- No verão, com as temperaturas mais quentes, a perceção do calor e a maior taxa de transpiração levam a uma maior sensação de sede ou a necessidade de hidratar-se com mais regularidade. Esta é uma das grandes diferenças em relação ao que acontece no inverno ou em climas frios.
- A grande maioria dos atletas de resistência tem a ideia errada de que, no inverno, a hidratação é menos importante durante os treinos de resistência, mas este é um erro grave que pode levar à desidratação e a uma queda no rendimento.
- A temperatura externa e interna são variáveis que afetam diretamente o rendimento. Seja em temperaturas elevadas ou no verão, o corpo, para dissipar o calor corporal, aumenta a transpiração e o ritmo cardíaco sobe. Mas vejamos o que acontece em climas frios.
Índice
Porque é que precisamos de hidratação extra no inverno?
Treinar com condições climatéricas frias implica que:
- O organismo, para manter uma temperatura corporal ótima, tem de gerar mais calor, aumentando o gasto calórico.
- Aumenta a perda de água para respirar, uma vez que o corpo tem de humidificar e aquecer o ar seco e frio do exterior.
- Se acrescentarmos a isto o facto de reduzir a sensação de sede, é muito frequente que os desportistas fiquem desidratados e, por conseguinte, a queda do rendimento e sensação de fadiga.

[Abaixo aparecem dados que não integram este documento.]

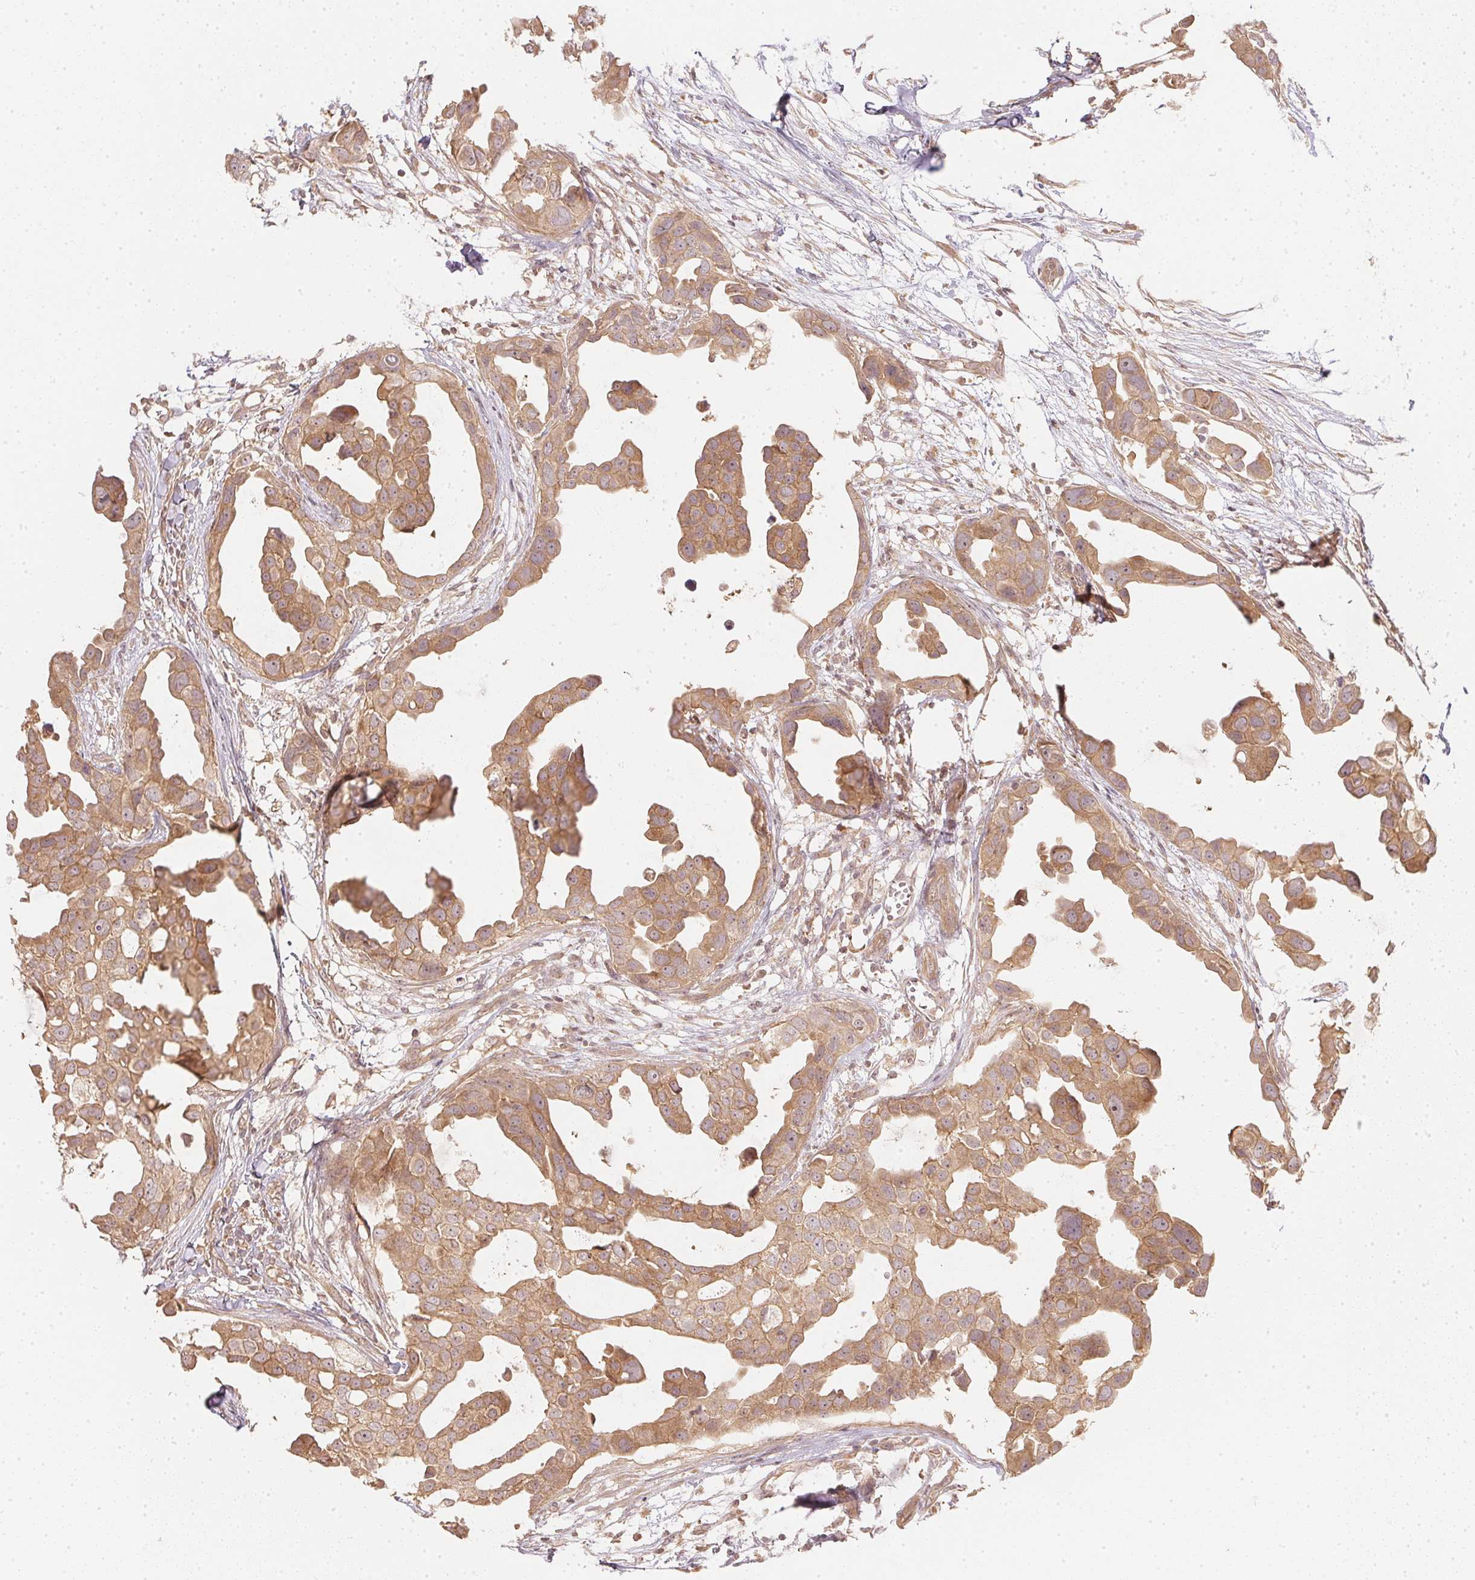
{"staining": {"intensity": "moderate", "quantity": ">75%", "location": "cytoplasmic/membranous"}, "tissue": "breast cancer", "cell_type": "Tumor cells", "image_type": "cancer", "snomed": [{"axis": "morphology", "description": "Duct carcinoma"}, {"axis": "topography", "description": "Breast"}], "caption": "Breast infiltrating ductal carcinoma stained with a brown dye shows moderate cytoplasmic/membranous positive expression in approximately >75% of tumor cells.", "gene": "WDR54", "patient": {"sex": "female", "age": 38}}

- Igualmente, quando expostos ao frio, a oxidação dos hidratos de carbono é estimulada. Isto aumenta quando há baixos níveis de glicose no plasma sanguíneo.

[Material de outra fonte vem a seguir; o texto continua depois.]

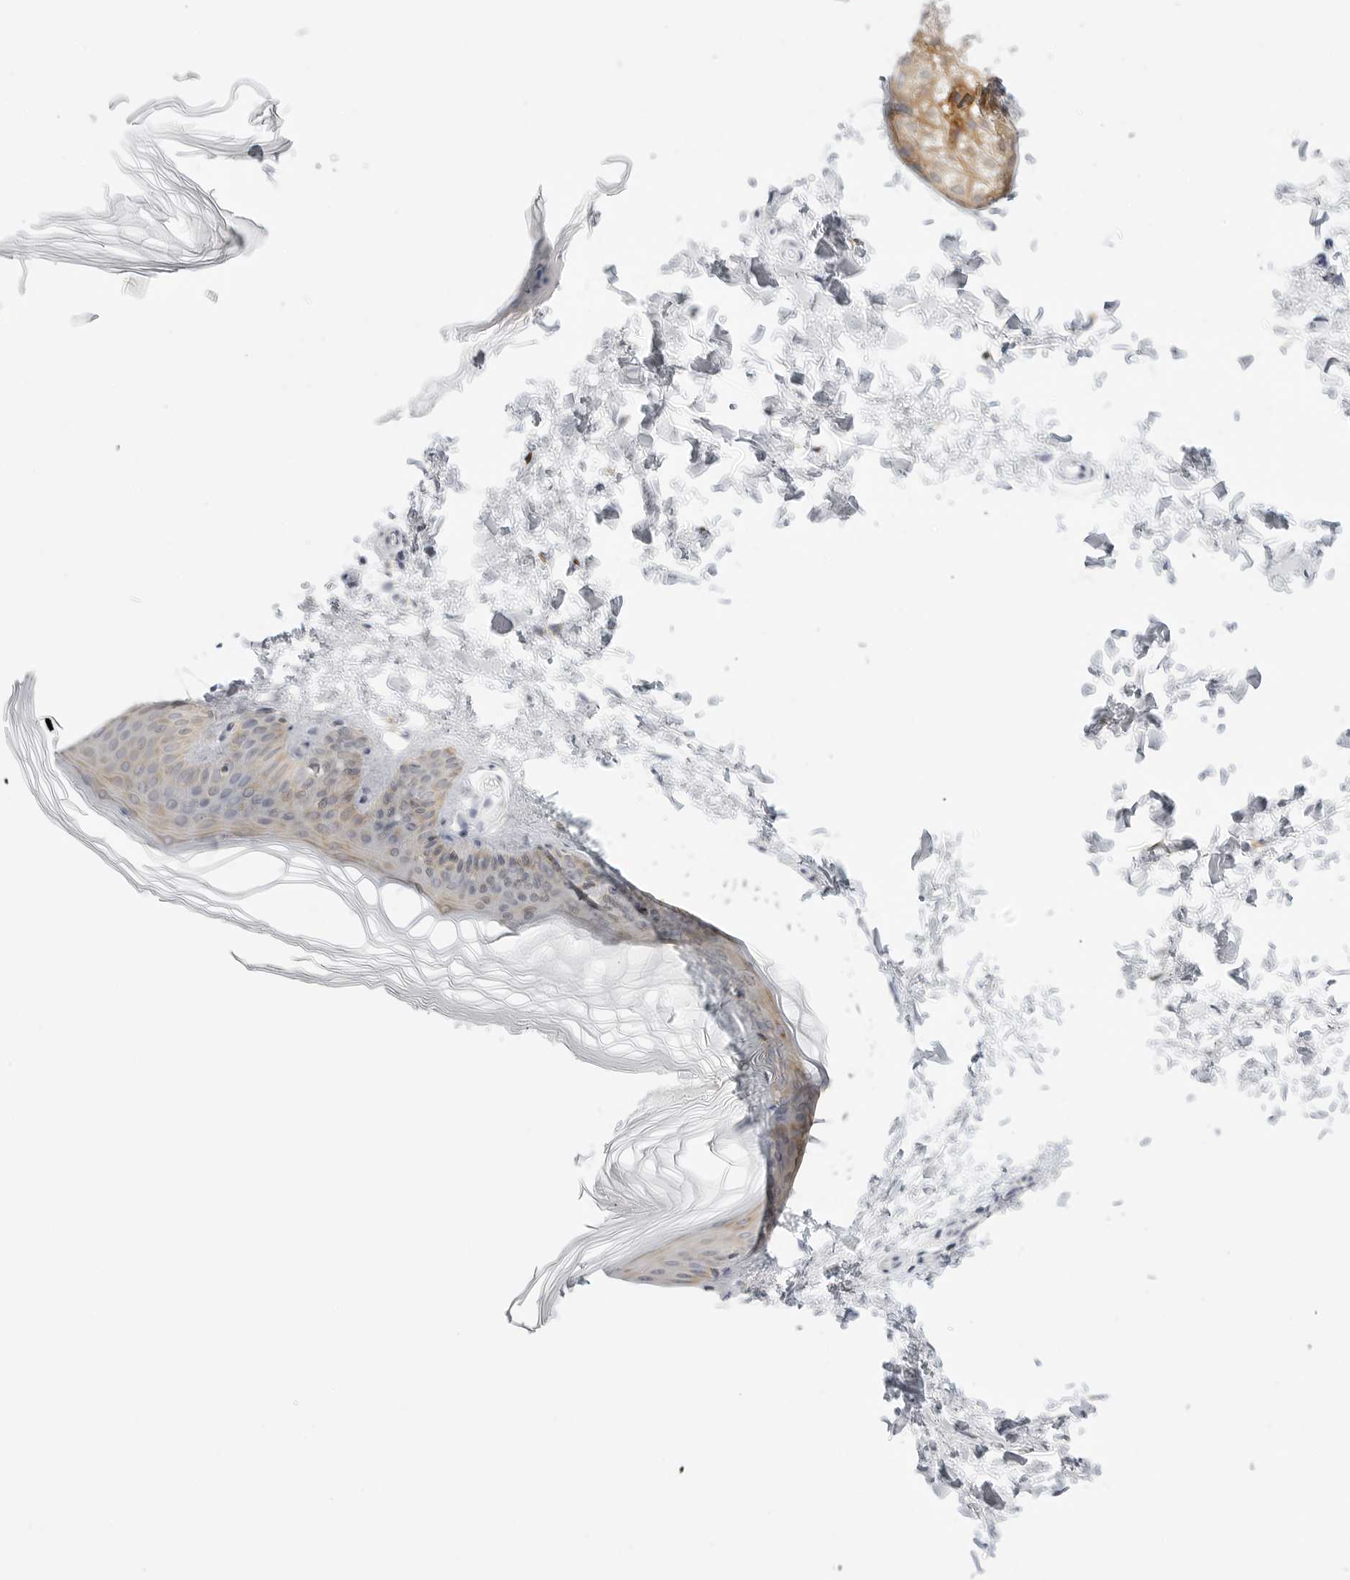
{"staining": {"intensity": "negative", "quantity": "none", "location": "none"}, "tissue": "skin", "cell_type": "Fibroblasts", "image_type": "normal", "snomed": [{"axis": "morphology", "description": "Normal tissue, NOS"}, {"axis": "topography", "description": "Skin"}], "caption": "DAB (3,3'-diaminobenzidine) immunohistochemical staining of normal skin reveals no significant positivity in fibroblasts.", "gene": "THEM4", "patient": {"sex": "female", "age": 27}}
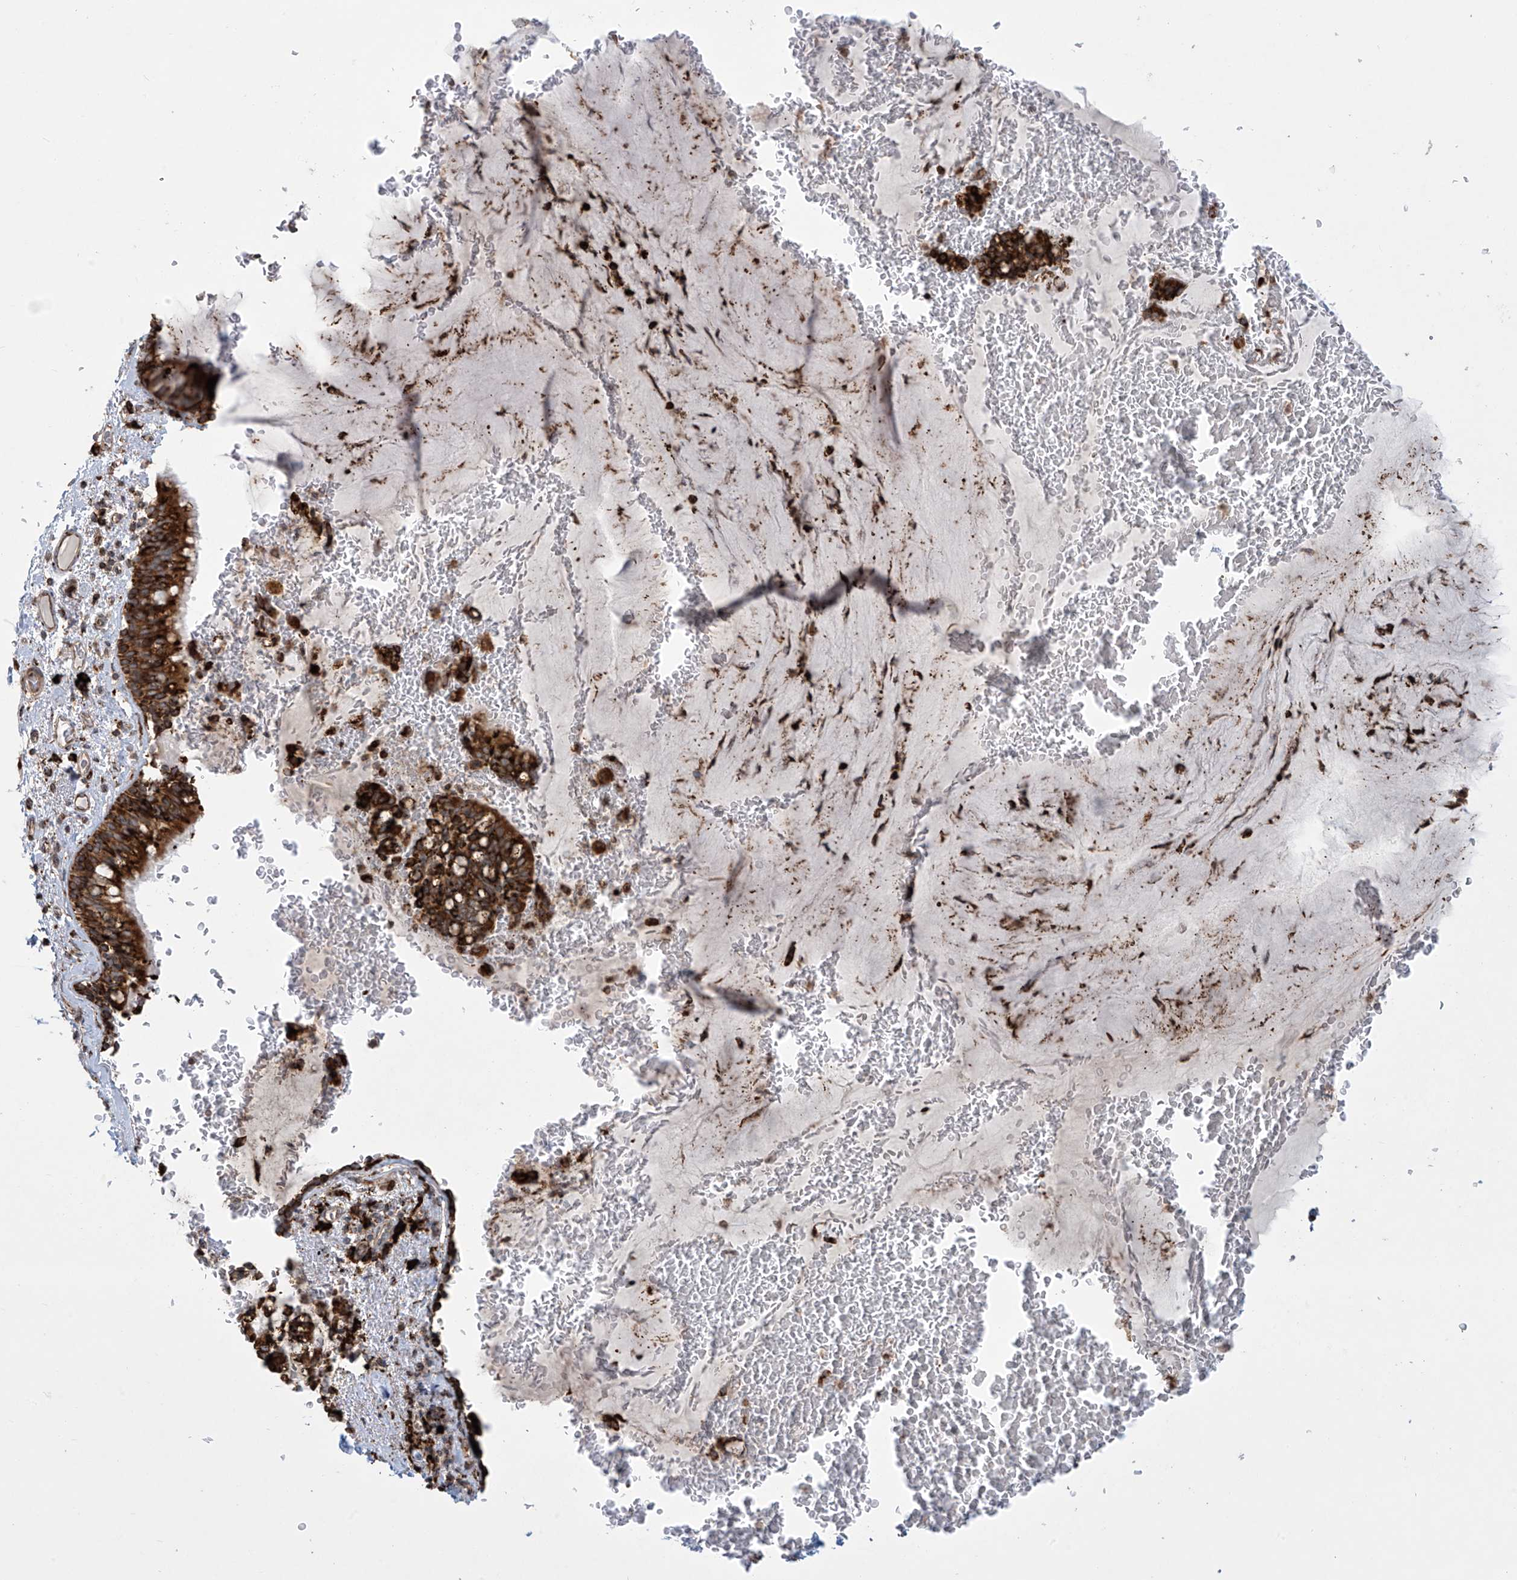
{"staining": {"intensity": "strong", "quantity": ">75%", "location": "cytoplasmic/membranous"}, "tissue": "bronchus", "cell_type": "Respiratory epithelial cells", "image_type": "normal", "snomed": [{"axis": "morphology", "description": "Normal tissue, NOS"}, {"axis": "topography", "description": "Cartilage tissue"}, {"axis": "topography", "description": "Bronchus"}], "caption": "IHC histopathology image of normal human bronchus stained for a protein (brown), which reveals high levels of strong cytoplasmic/membranous staining in approximately >75% of respiratory epithelial cells.", "gene": "MX1", "patient": {"sex": "female", "age": 36}}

Riscos da desidratação em desportos endurance no inverno
A desidratação é um fator limitativo do rendimento e atingir um estado de perda de líquidos e sais minerais não só acelera a fadiga como também afetará os processos de recuperação.

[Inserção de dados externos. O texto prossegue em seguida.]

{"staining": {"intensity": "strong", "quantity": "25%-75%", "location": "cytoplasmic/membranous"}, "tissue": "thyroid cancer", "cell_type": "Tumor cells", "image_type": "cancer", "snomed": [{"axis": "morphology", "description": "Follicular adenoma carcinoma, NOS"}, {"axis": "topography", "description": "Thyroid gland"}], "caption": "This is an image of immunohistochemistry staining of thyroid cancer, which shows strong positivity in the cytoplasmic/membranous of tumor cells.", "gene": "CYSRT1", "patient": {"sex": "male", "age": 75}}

Quando a perda de peso corporal supera os 2%, o rendimento desportivo sofre uma queda acentuada e os processos de recuperação são prejudicados.

Uma estratégia utilizada para determinar o grau de transpiração e, por conseguinte, ser capaz de regular uma boa estratégia de hidratação em exercícios de resistência prolongados, é pesar-se antes e depois do treino, tendo em conta a duração do treino e a ingestão de líquidos durante o mesmo.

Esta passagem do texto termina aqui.